From the look on Duke’s face, it hadn’t worked.

Fuck.

I’d been so sure that I’d do anything to get that blank dislike from his gaze, to be something more to him. Be careful what you wished for, because I didn’t like this. I hated how much I loved Duke looking at me like I was...somebody.

I tried to move. “I—”

No sooner than I had tried to make my escape, his hands were stopping me, yanking me, smashing my mouth to his. I was so shocked I didn’t do much at first. I let him control the kiss, mostly because he wasn’t letting me do anything but follow his lead. But then I gained coherence.
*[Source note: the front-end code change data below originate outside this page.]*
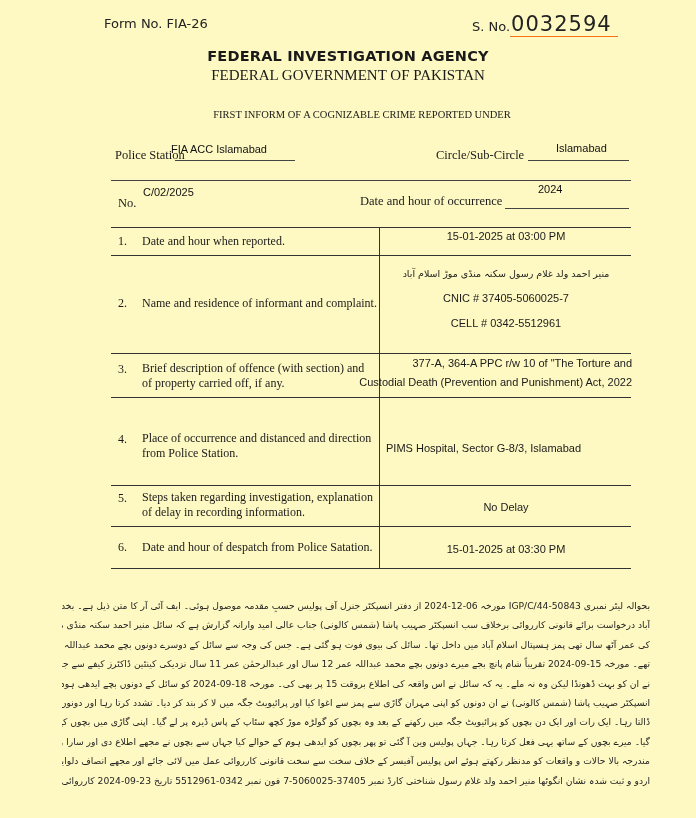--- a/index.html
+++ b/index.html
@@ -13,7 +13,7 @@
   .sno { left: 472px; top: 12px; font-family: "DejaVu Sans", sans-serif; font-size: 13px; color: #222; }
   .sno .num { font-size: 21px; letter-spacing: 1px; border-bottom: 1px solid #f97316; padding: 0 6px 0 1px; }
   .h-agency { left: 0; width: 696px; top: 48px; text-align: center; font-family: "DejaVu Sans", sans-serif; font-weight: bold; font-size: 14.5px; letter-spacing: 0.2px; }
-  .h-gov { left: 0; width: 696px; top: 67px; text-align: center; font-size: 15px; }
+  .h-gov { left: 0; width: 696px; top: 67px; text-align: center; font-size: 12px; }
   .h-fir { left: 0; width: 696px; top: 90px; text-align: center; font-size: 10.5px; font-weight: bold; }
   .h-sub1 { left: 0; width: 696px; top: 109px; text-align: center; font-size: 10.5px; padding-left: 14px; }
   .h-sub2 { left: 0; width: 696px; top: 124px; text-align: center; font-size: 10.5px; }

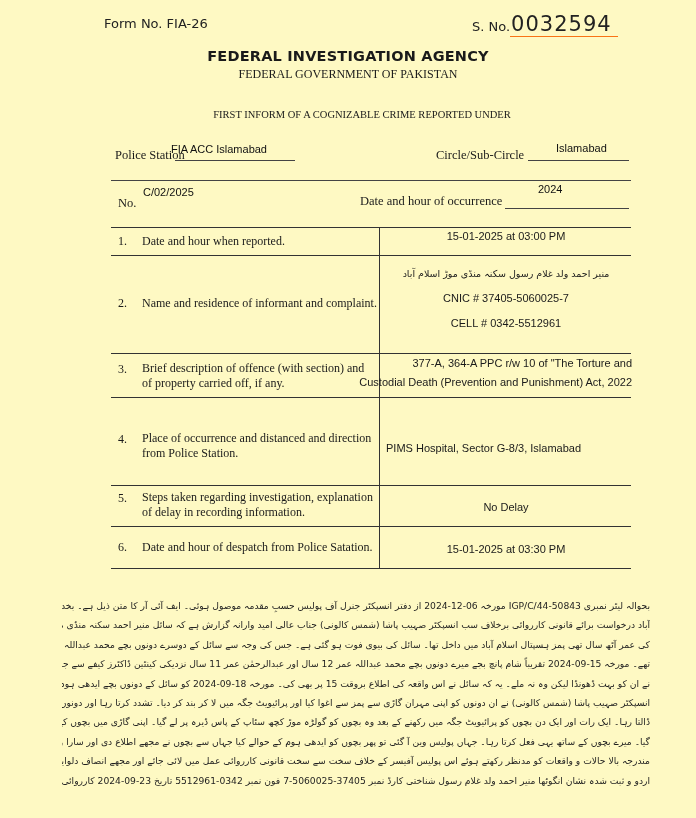--- a/index.html
+++ b/index.html
@@ -45,6 +45,7 @@
   <div class="abs h-agency">FEDERAL INVESTIGATION AGENCY</div>
   <div class="abs h-gov">FEDERAL GOVERNMENT OF PAKISTAN</div>
   <div class="abs h-sub1">FIRST INFORM OF A COGNIZABLE CRIME REPORTED UNDER</div>
+  <div class="abs h-sub2">SECTION 154 CODE OF CRIMINAL PROCEDURE</div>
 
   <div class="abs lbl" style="left:115px; top:148px;">Police Station</div>
   <div class="abs fill" style="left:171px; top:143px;">FIA ACC Islamabad</div>

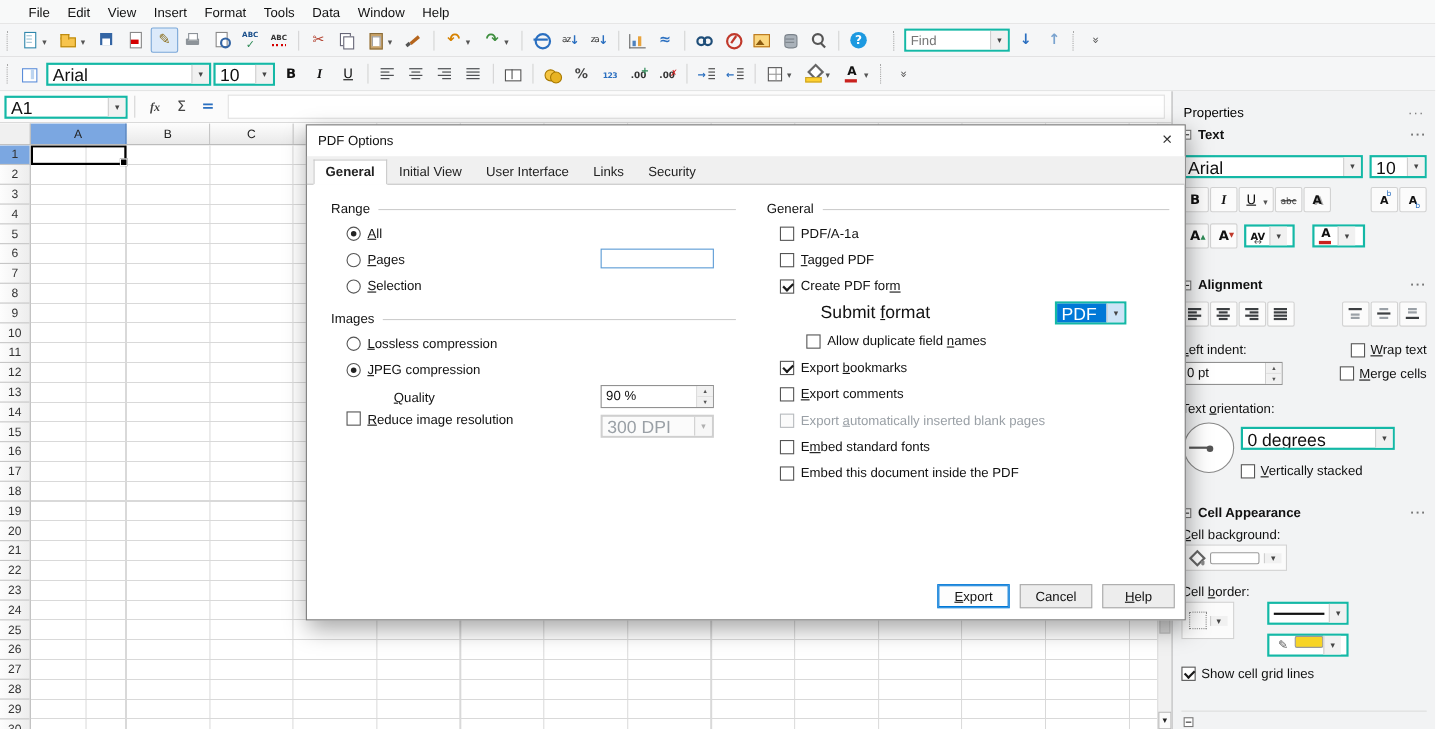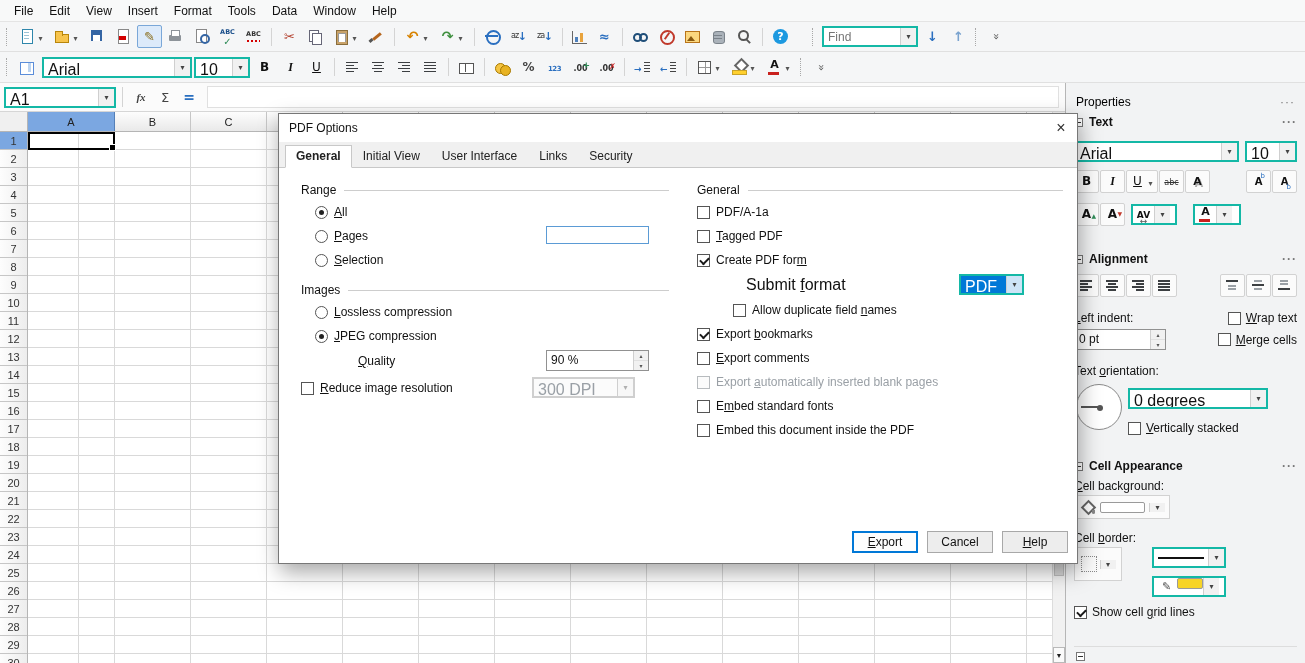--- a/index.html
+++ b/index.html
@@ -8,7 +8,7 @@
   .app{position:relative;width:1305px;height:663px;overflow:hidden;background:#fff}
 
   
-  .menubar{position:absolute;top:0;left:0;right:0;height:22px;background:#f8f9f9;border-bottom:1px solid #e4e4e4;display:flex;align-items:center;padding-left:6px}
+  .menubar{position:absolute;top:0;left:0;right:0;height:22px;background:#f8f9f9;border-bottom:1px solid #e4e4e4;display:flex;align-items:center;padding-left:18px}
   .mitem{padding:3px 8px;font-size:12px;color:#111}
Then hunger crawled up my throat. Then I kissed him back, gained control of my own.

The kiss was like nothing I’d ever experienced. I knew I’d acted to make a kiss look like this before, for the farce that romance and passion really existed. To sell a movie. But never, ever had I felt as if my entire body was on fire and my clothes were weights that needed to be lifted from my body immediately.

A throat cleared.

Loudly.

In a way that made me suspect the throat clearer had already tried to do this quietly previously, but we’d both been too lost in making out to even notice.